*ENTRIES PROVIDED*
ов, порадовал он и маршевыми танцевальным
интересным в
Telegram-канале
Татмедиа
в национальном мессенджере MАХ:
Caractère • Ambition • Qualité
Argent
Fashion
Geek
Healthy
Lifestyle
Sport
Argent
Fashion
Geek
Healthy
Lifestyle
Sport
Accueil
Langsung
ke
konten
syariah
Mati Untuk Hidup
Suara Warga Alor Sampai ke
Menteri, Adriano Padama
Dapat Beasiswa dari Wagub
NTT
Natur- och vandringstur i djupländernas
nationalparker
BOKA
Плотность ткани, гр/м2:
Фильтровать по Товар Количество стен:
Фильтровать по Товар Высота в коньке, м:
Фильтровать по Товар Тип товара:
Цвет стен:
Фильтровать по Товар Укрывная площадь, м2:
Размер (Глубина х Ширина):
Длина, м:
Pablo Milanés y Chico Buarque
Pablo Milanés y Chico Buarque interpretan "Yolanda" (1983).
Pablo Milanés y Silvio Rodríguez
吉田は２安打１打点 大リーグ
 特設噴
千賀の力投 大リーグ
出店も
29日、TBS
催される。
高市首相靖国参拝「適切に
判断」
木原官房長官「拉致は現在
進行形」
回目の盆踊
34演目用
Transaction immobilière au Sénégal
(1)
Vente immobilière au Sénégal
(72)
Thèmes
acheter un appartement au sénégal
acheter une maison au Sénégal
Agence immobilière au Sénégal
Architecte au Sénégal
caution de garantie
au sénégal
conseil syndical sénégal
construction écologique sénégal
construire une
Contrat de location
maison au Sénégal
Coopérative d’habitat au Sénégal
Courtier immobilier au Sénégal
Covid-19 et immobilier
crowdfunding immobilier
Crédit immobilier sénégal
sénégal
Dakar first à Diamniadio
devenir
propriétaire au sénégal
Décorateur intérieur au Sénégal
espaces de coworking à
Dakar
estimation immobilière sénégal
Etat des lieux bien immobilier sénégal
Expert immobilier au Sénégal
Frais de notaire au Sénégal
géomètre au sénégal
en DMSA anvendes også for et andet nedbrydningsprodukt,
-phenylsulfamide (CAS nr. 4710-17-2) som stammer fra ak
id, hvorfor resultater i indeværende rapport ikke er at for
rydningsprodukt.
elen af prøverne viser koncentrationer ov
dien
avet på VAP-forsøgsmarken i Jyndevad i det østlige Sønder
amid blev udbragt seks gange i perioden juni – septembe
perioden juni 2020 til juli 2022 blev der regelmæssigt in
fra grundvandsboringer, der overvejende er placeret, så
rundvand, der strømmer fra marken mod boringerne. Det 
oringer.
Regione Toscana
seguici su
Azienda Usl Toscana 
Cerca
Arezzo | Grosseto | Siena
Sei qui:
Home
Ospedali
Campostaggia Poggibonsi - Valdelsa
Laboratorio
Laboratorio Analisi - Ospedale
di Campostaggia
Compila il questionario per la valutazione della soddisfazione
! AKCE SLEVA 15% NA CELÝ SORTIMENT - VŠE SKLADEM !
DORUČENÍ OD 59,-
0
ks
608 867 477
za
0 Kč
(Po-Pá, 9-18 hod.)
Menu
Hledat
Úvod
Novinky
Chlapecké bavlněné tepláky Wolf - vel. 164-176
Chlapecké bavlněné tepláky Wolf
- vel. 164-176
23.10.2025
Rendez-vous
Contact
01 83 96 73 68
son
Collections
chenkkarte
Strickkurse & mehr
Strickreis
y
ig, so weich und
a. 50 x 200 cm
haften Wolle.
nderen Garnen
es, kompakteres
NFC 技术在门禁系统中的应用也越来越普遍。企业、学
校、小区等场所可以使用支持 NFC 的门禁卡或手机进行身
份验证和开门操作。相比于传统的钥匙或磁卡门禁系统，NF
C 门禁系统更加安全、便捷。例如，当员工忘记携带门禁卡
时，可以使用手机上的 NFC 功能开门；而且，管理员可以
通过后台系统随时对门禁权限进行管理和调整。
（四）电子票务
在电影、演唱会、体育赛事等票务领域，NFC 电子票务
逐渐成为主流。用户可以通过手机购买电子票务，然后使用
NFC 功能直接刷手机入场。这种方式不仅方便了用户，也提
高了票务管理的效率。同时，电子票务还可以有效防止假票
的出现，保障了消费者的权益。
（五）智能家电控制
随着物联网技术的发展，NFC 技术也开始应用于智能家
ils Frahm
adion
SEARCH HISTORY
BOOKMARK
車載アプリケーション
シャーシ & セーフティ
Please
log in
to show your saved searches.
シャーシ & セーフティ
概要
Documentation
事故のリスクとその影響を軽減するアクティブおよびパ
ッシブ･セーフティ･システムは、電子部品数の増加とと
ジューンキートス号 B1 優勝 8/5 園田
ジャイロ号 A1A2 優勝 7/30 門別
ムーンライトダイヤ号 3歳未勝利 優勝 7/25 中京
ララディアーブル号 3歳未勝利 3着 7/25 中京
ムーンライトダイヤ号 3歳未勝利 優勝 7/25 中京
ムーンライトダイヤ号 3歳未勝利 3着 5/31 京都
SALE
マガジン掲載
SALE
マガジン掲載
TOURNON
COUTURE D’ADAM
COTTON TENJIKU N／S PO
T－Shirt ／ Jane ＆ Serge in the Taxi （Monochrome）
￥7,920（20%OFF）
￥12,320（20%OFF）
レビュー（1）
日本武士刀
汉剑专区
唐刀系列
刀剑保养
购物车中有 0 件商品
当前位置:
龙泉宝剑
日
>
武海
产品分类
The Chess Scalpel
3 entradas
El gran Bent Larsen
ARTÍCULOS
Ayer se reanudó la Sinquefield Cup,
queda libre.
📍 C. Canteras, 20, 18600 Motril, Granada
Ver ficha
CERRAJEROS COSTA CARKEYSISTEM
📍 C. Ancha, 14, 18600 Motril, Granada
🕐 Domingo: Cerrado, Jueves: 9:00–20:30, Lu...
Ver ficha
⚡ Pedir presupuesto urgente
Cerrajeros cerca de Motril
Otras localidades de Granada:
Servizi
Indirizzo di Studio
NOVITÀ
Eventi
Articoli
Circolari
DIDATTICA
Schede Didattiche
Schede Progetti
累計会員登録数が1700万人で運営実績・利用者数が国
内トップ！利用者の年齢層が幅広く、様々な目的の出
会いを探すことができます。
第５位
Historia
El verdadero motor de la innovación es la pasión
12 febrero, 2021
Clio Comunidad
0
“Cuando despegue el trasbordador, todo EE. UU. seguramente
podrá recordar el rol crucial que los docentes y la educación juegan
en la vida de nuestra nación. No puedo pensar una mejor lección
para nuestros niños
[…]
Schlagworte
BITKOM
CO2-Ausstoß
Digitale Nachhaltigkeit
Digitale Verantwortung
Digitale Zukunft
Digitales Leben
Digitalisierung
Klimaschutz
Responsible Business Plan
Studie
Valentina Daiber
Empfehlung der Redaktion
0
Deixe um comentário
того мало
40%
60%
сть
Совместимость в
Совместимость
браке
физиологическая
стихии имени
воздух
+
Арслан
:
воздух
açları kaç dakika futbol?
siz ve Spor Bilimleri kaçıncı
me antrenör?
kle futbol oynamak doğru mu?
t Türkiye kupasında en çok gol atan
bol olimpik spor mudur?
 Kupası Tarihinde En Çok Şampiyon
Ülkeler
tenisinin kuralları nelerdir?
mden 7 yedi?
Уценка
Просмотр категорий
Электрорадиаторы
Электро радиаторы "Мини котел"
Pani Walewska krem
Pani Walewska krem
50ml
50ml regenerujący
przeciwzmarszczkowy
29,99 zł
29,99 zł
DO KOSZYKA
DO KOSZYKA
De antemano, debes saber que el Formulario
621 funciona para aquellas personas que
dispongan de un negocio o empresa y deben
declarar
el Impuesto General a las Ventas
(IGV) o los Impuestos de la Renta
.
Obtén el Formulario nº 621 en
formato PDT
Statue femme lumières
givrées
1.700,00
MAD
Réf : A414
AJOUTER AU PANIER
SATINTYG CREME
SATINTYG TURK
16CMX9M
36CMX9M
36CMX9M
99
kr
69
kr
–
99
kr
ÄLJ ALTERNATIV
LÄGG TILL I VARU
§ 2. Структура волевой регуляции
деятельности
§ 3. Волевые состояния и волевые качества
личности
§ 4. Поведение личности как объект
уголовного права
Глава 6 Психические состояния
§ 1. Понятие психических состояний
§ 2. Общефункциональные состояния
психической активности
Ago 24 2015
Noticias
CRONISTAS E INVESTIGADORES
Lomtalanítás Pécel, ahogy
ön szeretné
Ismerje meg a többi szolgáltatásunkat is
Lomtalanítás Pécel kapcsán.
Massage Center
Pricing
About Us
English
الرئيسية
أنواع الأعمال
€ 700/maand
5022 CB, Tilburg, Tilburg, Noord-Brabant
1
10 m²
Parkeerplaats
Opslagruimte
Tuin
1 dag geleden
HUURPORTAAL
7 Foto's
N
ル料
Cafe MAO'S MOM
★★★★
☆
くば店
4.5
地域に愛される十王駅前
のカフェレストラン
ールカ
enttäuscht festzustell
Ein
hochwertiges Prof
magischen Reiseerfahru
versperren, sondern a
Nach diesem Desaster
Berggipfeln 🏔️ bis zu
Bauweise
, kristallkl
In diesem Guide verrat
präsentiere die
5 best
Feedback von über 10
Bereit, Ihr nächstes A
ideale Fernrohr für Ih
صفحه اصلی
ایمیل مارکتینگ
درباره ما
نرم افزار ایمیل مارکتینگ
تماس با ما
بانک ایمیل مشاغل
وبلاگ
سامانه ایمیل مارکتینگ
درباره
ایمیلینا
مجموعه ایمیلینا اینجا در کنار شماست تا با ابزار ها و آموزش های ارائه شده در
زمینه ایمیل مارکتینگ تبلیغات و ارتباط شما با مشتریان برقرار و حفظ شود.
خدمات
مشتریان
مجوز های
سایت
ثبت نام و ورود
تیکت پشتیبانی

*PROBLEM TO SOLVE*
Reproduce verbatim every line from the beginning of the entries through the line containing "Coopérative d’habitat au Sénégal", inclusive.

*REPLY TO THE TASK*
ов, порадовал он и маршевыми танцевальным
интересным в
Telegram-канале
Татмедиа
в национальном мессенджере MАХ:
Caractère • Ambition • Qualité
Argent
Fashion
Geek
Healthy
Lifestyle
Sport
Argent
Fashion
Geek
Healthy
Lifestyle
Sport
Accueil
Langsung
ke
konten
syariah
Mati Untuk Hidup
Suara Warga Alor Sampai ke
Menteri, Adriano Padama
Dapat Beasiswa dari Wagub
NTT
Natur- och vandringstur i djupländernas
nationalparker
BOKA
Плотность ткани, гр/м2:
Фильтровать по Товар Количество стен:
Фильтровать по Товар Высота в коньке, м:
Фильтровать по Товар Тип товара:
Цвет стен:
Фильтровать по Товар Укрывная площадь, м2:
Размер (Глубина х Ширина):
Длина, м:
Pablo Milanés y Chico Buarque
Pablo Milanés y Chico Buarque interpretan "Yolanda" (1983).
Pablo Milanés y Silvio Rodríguez
吉田は２安打１打点 大リーグ
 特設噴
千賀の力投 大リーグ
出店も
29日、TBS
催される。
高市首相靖国参拝「適切に
判断」
木原官房長官「拉致は現在
進行形」
回目の盆踊
34演目用
Transaction immobilière au Sénégal
(1)
Vente immobilière au Sénégal
(72)
Thèmes
acheter un appartement au sénégal
acheter une maison au Sénégal
Agence immobilière au Sénégal
Architecte au Sénégal
caution de garantie
au sénégal
conseil syndical sénégal
construction écologique sénégal
construire une
Contrat de location
maison au Sénégal
Coopérative d’habitat au Sénégal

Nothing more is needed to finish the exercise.